En mai, les Ateliers Frappaz installent leur caravane composée de plusieurs compagnies (cirque, danse, marionnette et musiques) dans des groupes scolaires et dans les quartiers.  Photo Progrès /Regis BARNES
En mai, les Ateliers Frappaz installent leur caravane composée de plusieurs compagnies (cirque, danse, marionnette et musiques) dans des groupes scolaires et dans les quartiers.  Photo Progrès /Regis BARNES

Le maire et les partenaires de la Capitale française de la culture ont présenté les temps forts organisés en 2022 autour de ce label. Quelques rendez-vous grand public, mais aussi de nombreuses actions dans les quartiers destinées à s’inscrire durablement dans la politique culturelle de la Ville.

On se doutait que Villeurbanne, première ville labellisée Capitale française de la culture ne ferait pas dans une programmation bling-bling. « Certains nous ont dit parfois dit qu’il manquait des paillettes, ironise Cédric Van Styvendael, le maire PS de Villeurbanne et vice-président à la Métropole. Mais les paillettes ne font pas l’avenir. On ne doit pas s’arrêter à ce label mais installer pour les dix prochaines années, la politique culturelle de Villeurbanne ».

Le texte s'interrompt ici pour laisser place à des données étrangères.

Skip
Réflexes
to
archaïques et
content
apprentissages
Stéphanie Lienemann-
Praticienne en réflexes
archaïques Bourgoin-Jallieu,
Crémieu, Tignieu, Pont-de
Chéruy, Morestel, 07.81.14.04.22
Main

Les initiatives locales à l’honneur

Pas de clinquant donc, mais parmi les 800 événements organisés, quelques-uns feront briller Villeurbanne bien au-delà de la région : la participation de la compagnie Royal de Luxe. Une déambulation jusqu’à l’hôtel de ville de Lyon, ouverte aux musiciens amateurs ou professionnels pour fêter le 40e anniversaire de la fête de la musique. Ou bien Les Nuits de Fourvière installées pour deux soirées sur la place Lazare-Goujon.

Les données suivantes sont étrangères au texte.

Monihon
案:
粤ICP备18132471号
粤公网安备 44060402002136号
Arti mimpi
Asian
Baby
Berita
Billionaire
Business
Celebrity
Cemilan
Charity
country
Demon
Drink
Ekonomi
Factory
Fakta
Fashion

Une dizaine de médiateurs culturels

Mais pendant un an, ce sont surtout « la richesse et les initiatives locales », souvent tournées vers la jeunesse (thème porté par la candidature de Villeurbanne) qui marqueront ce label. « Mettre les enfants, les collégiens et les lycéens au contact des artistes », une des lignes développée par Stéphane Frioux, l’adjoint à la Culture. Qui rappelle le recrutement d’une dizaine de médiateurs culturels pour faire « l’interface » entre les artistes, les parents d’élèves et leurs enfants, les profs et les habitants. « Il faut couvrir tous les territoires, toutes les esthétiques et créer des liens intergénérationnels dans les minimixes », sortes de centres culturels aménagés au sein de l’école.

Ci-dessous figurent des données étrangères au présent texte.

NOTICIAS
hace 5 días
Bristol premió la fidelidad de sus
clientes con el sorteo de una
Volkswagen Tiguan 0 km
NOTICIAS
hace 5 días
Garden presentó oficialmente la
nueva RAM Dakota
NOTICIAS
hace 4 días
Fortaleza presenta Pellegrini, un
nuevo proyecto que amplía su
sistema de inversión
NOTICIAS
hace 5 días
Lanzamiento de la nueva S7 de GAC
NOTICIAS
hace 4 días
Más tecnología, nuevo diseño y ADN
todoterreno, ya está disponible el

Un Festival de la jeunesse à la Feyssine

Une jeunesse qui relève aussi les manches en organisant son Festival, en juin, au Parc de la Feyssine, où sont attendues des milliers de personnes. De son côté, Géraldine Farage, directrice du Pôle Pixel, qui accueille des entreprises de l‘image et du son parle dans son intervention, de « réconciliation » entre des générations. « Les jeunes et leurs pratiques actuelles sont regardées parfois comme des cultures moins légitimes que d’autres ». Les IRréeels, événement porté par le Pôle Pixel, du 7 au 10 juillet permettront de mieux faire connaître l’univers du numérique, grâce à l’art.

« Soyons fous ensemble »

Vincent Veschambre, le directeur du Rize, prend la parole pour balayer quelques idées reçues : « 95  % des édifices de la ville sont jeunes, car postérieurs à 1900 ». Pour mieux découvrir cette richesse, 22 balades urbaines, à pied et à vélo emmèneront les visiteurs à la découverte de ce patrimoine méconnu. 

« Soyons fous ensemble ! » propose Bernard Sevaux, le directeur de la culture à la mairie, faisant référence à un texte de Blaise Pascal. Et plus on est de fous, plus on rit.